Yankovich contends that anyone with a moderate degree of common sense would realize that the roads in Michigan need to be repaired and that money needs to be raised to effect those repairs. He believes that nothing effective to fix the problem has been done because so many in the House have taken a pledge to a very powerful PAC, or set of PACs, to never raise taxes for any reason. The "equal benefit" of a good infrastructure that should be shared by Michiganders who use our roads has been thwarted by the power of PAC money.
"PAC men are not 'the people' mentioned in our Constitution," Yankovich concluded. "PAC men are cartoon beings that were created to gobble up what ever is in front of them in order to get to their objective. The only way to stop PAC men from devouring Michigan is to elect men and women who do not, will not, or cannot take money from them. I am one of those candidates and there are others stepping up around the state."
This one is 6/23
Cliff Yankovich, Green Party Candidate for the 86th District Michigan House, often refers to the opening words of the Michigan Constitution when people ask why he is running for office.
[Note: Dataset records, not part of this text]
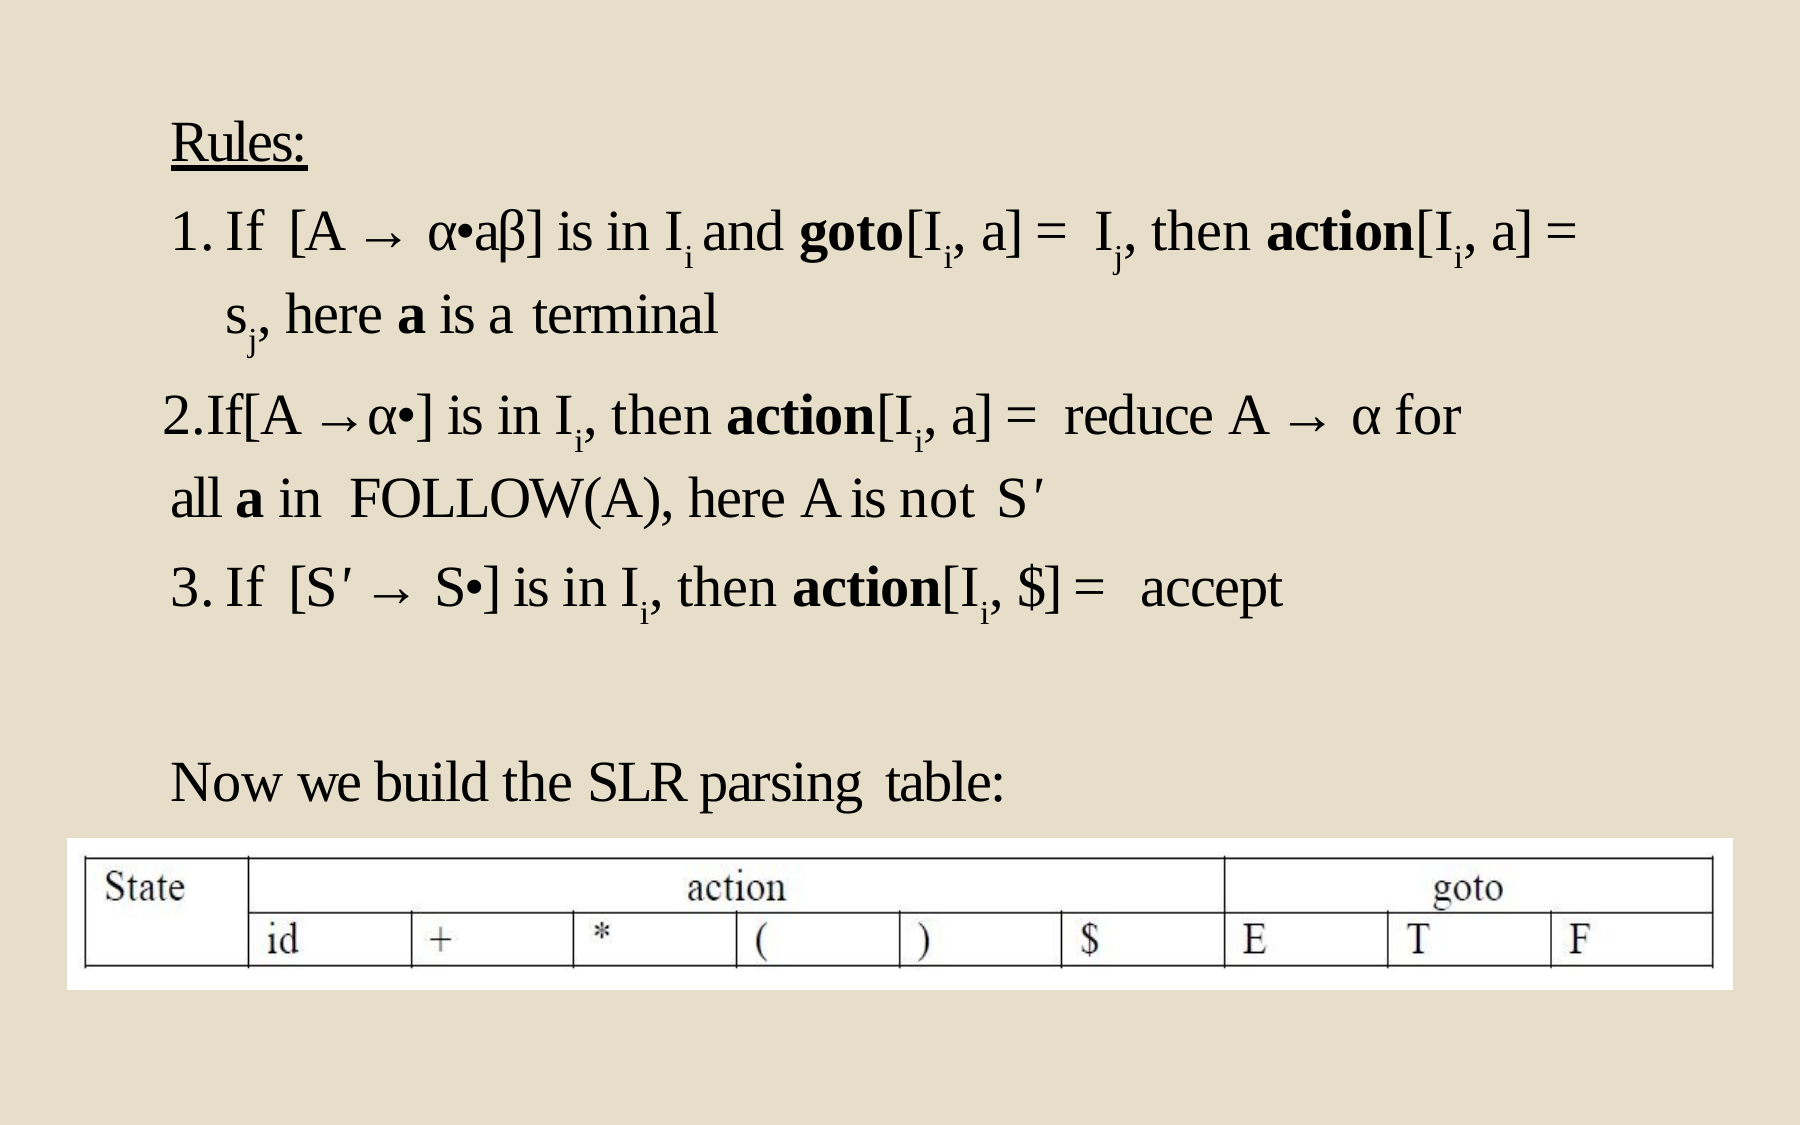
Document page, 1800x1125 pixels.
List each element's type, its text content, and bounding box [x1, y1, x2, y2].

text_box [67, 838, 1733, 990]
text_box Rules: If [A → α•aβ] is in Ii and goto[Ii, a] = Ij, then action[Ii, a] = sj, here a is a terminal If[A →α•] is in Ii, then action[Ii, a] = reduce A → α for all a in FOLLOW(A), here A is not S' If [S' → S•] is in Ii, then action[Ii, $] = accept Now we build the SLR parsing table: [162, 82, 1609, 814]
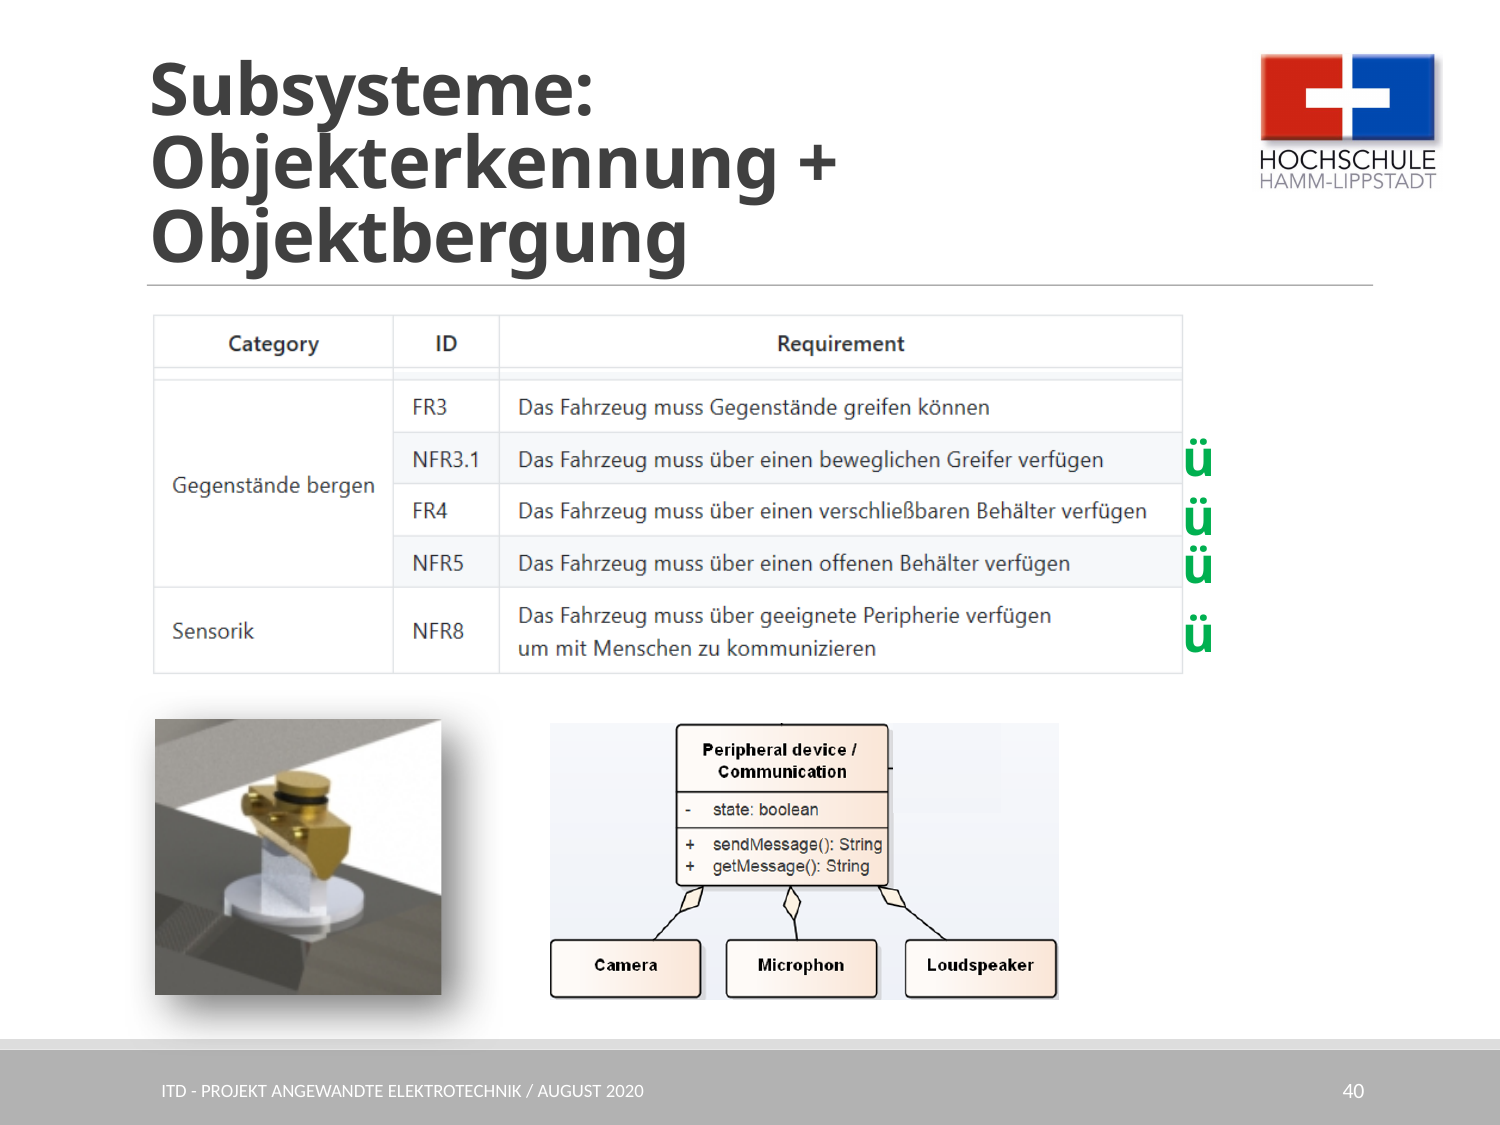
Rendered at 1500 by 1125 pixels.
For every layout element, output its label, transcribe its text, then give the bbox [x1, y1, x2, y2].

text_box ITD - Projekt angewandte Elektrotechnik / August 2020 [105, 1059, 700, 1120]
text_box ü [1192, 418, 1238, 478]
picture [146, 305, 1188, 1000]
text_box 40 [1218, 1059, 1380, 1120]
text_box ü [1192, 478, 1238, 526]
text_box Subsysteme: Objekterkennung + Objektbergung [134, 47, 1373, 285]
text_box ü [1191, 526, 1238, 594]
text_box ü [1191, 594, 1238, 670]
picture [1373, 50, 1443, 192]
"All political power is inherent in the people. Government is instituted for their equal benefit, security, and protection." Article 1, Section 1.
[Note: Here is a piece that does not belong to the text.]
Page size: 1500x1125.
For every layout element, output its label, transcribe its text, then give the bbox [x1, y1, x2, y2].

"These days both of the major political parties are ignoring and stepping all over the very foundation of our Constitution," Yankovich claims. "When you examine the reality of the situation regarding big issues facing our State it becomes crystal clear that the 'equal benefit, security, and protection' of the people is pushed to the back burner and the wishes of big business, corporations, and a few very wealthy people are given preference. The will of the people is subverted and common sense is ignored in order to further the agenda of big business due to the stranglehold PAC money has on Lansing."
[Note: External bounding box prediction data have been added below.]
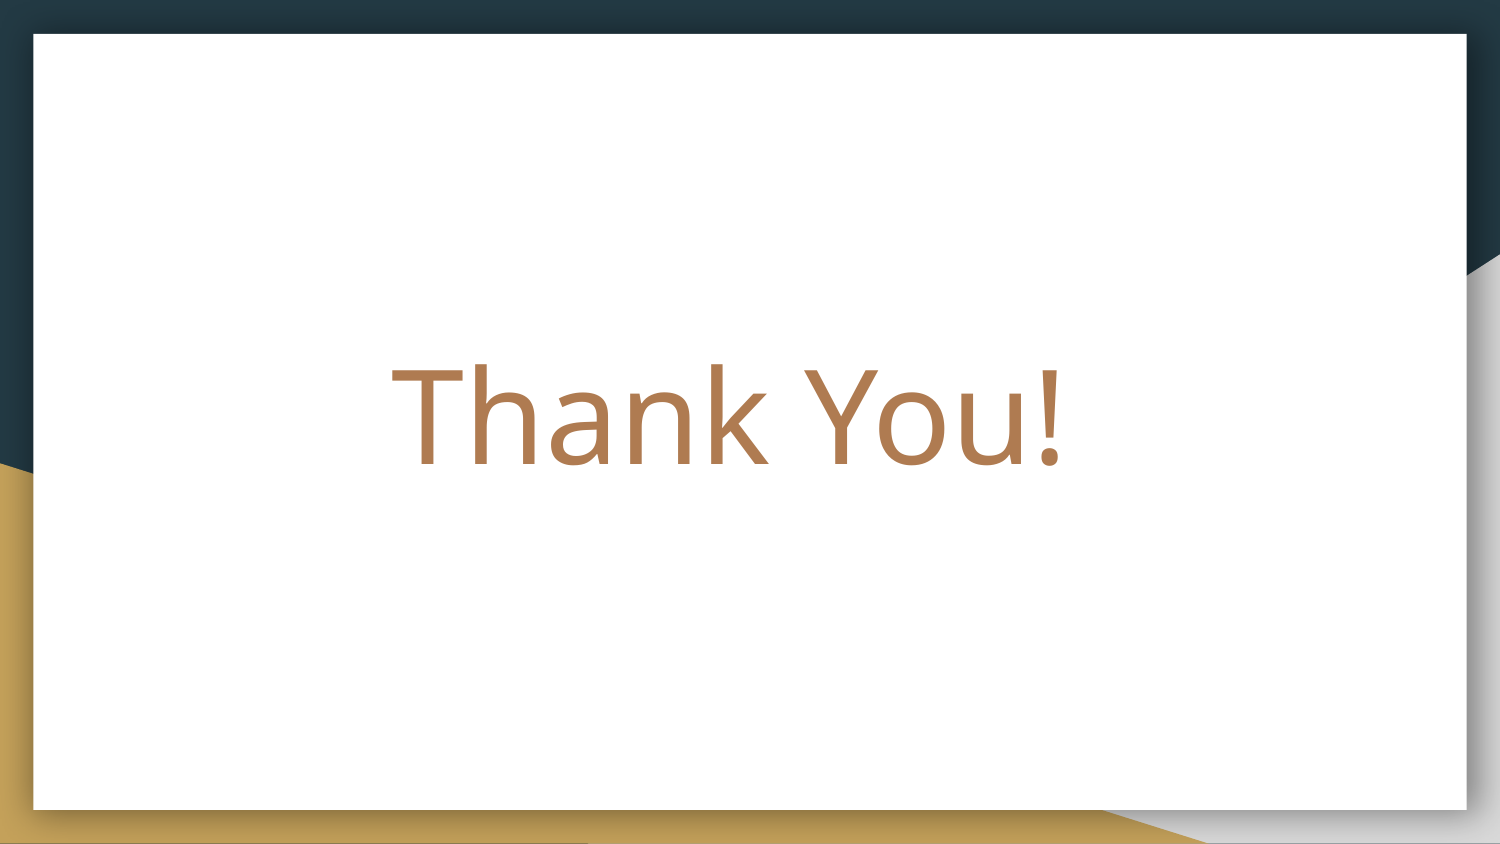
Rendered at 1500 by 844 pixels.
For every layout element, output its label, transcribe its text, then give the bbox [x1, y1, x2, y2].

title Thank You! [376, 318, 1124, 526]
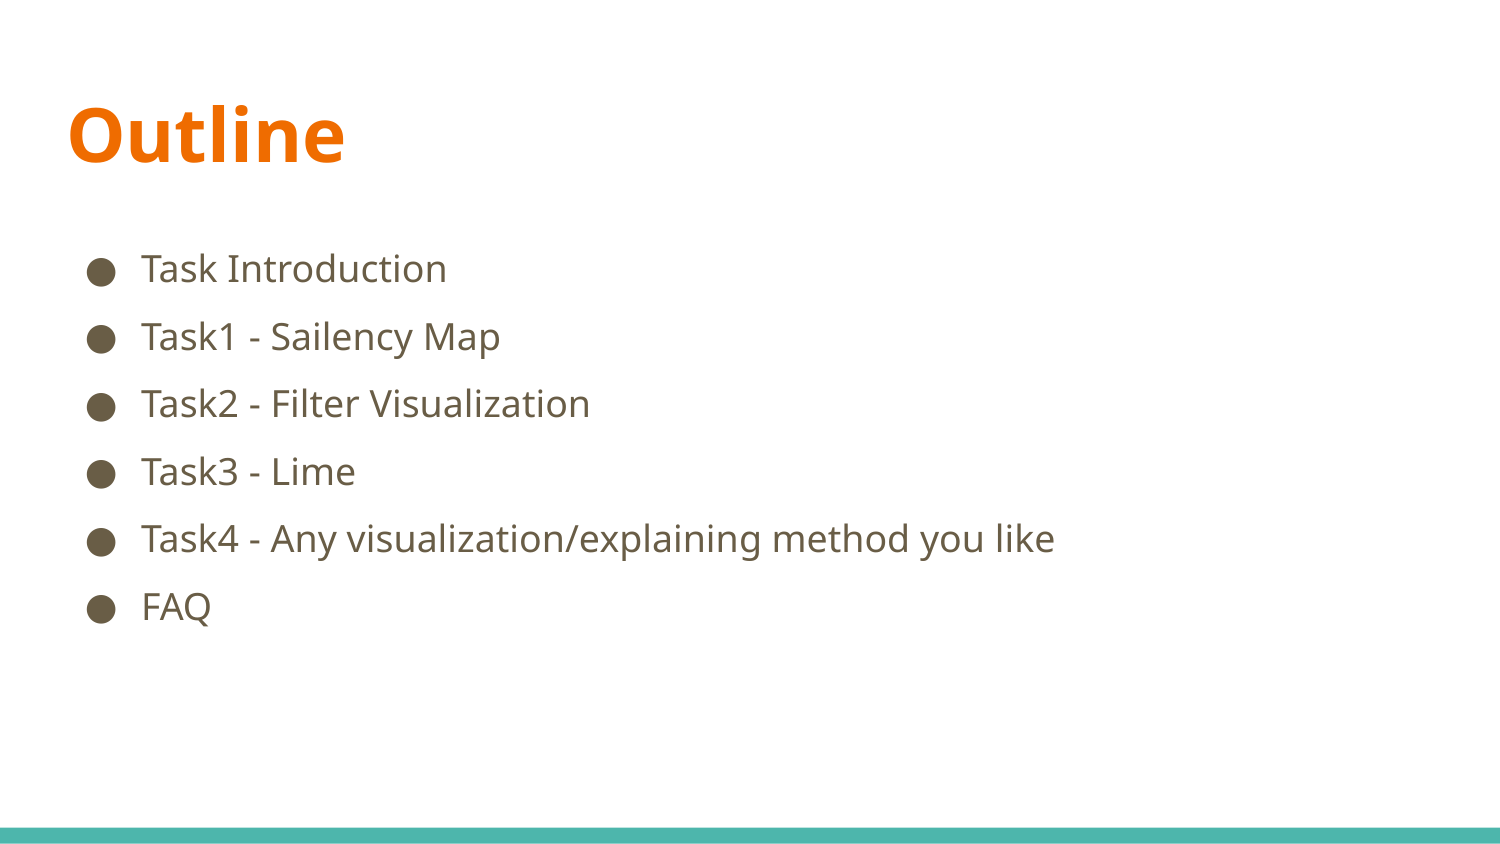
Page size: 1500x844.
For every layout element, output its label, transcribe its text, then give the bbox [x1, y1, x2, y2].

title Outline [51, 72, 1449, 189]
list Task Introduction Task1 - Sailency Map Task2 - Filter Visualization Task3 - Lime Task4 - Any visualization/explaining method you like FAQ [51, 207, 1449, 750]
Green Party candidates are not allowed to accept any PAC money in their bid for office. Even from PACs that might be in complete harmony with the Four Pillars of the Party. Yankovich contends that while this rule does restrict his ability to raise money, the net result is that it provides he and other Green Party candidates to better examine issues and make their decisions about them guided by their conscience and their desire to do what is best for the state and especially for the people who live, and pay taxes, in Michigan.
"I am not going to pretend that I have all the answers when it comes to how best to effectively govern, " Yankovich went on to say. "But the men and women in my district can rest assured that my decision making process will not be clouded by trying to factor in the desires of which ever group wrote me the biggest check last week. The third pillar of the Green Party is centered on the people controlling government through grassroots democracy which is in direct contrast to the PAC controlled legislators we have now."
Yankovich contends that there is hope for politics in Michigan. He believes that people on both sides of the established political aisle, as well as a host of new voters and voters who have ceased to vote after becoming discouraged by the increased influence of money in Lansing, will recognize the importance of returning the power of government to where it belongs: The People.